Recorded data:
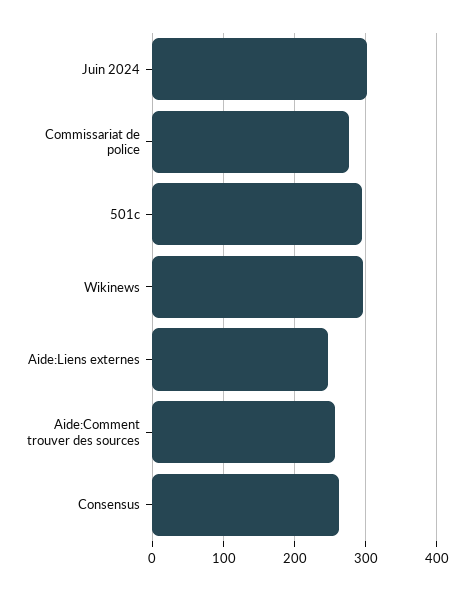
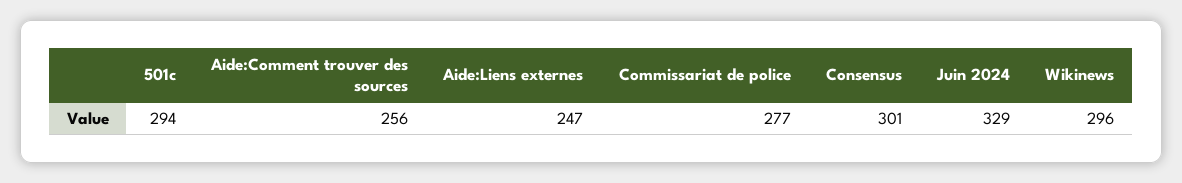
  {
-   "Juin 2024": 300,
+   "Juin 2024": 329,
    "Commissariat de police": 277,
    "501c": 294,
    "Wikinews": 296,
    "Aide:Liens externes": 247,
    "Aide:Comment trouver des sources": 256,
-   "Consensus": 260
+   "Consensus": 301
  }

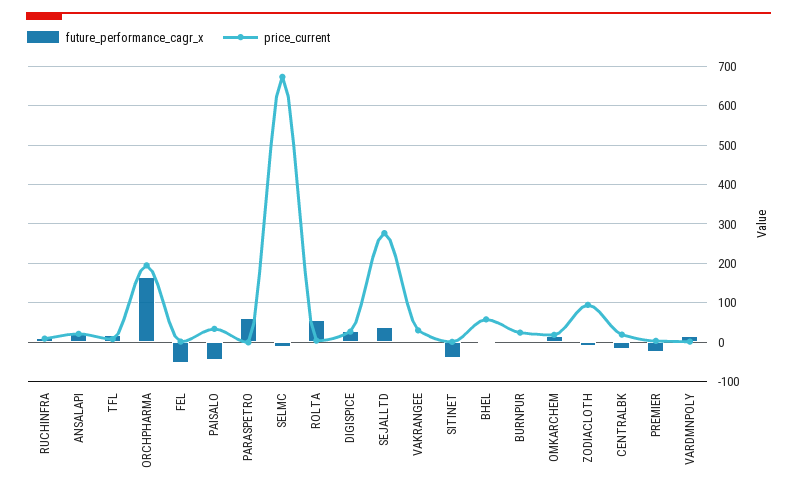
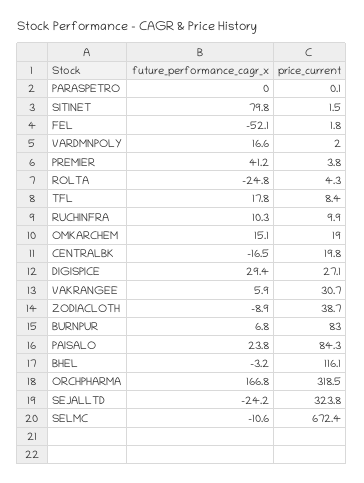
  {
    "future_performance_cagr_x": {
      "RUCHINFRA": 10.3,
-     "ANSALAPI": 20,
      "TFL": 17.8,
      "ORCHPHARMA": 166.8,
      "FEL": -52.1,
-     "PAISALO": -40,
+     "PAISALO": 23.8,
-     "PARASPETRO": 60,
+     "PARASPETRO": 0,
      "SELMC": -10.6,
-     "ROLTA": 60,
+     "ROLTA": -24.8,
      "DIGISPICE": 29.4,
-     "SEJALLTD": 40,
+     "SEJALLTD": -24.2,
      "VAKRANGEE": 5.9,
-     "SITINET": -40,
+     "SITINET": 79.8,
      "BHEL": -3.2,
      "BURNPUR": 6.8,
      "OMKARCHEM": 15.1,
      "ZODIACLOTH": -8.9,
      "CENTRALBK": -16.5,
-     "PREMIER": -20,
+     "PREMIER": 41.2,
      "VARDMNPOLY": 16.6
    },
    "price_current": {
      "RUCHINFRA": 9.9,
-     "ANSALAPI": 20,
      "TFL": 8.4,
-     "ORCHPHARMA": 200,
+     "ORCHPHARMA": 318.5,
      "FEL": 1.8,
-     "PAISALO": 40,
+     "PAISALO": 84.3,
      "PARASPETRO": 0.1,
      "SELMC": 672.4,
      "ROLTA": 4.3,
      "DIGISPICE": 27.1,
-     "SEJALLTD": 280,
+     "SEJALLTD": 323.8,
      "VAKRANGEE": 30.7,
      "SITINET": 1.5,
-     "BHEL": 60,
+     "BHEL": 116.1,
-     "BURNPUR": 20,
+     "BURNPUR": 83,
      "OMKARCHEM": 19,
-     "ZODIACLOTH": 100,
+     "ZODIACLOTH": 38.7,
      "CENTRALBK": 19.8,
      "PREMIER": 3.8,
      "VARDMNPOLY": 2
    }
  }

▶ AIM OF THE TASK
Among the lines of the data above, count those holding "ORCHPHARMA" and state only the number.

▶ WRITTEN REPLY
3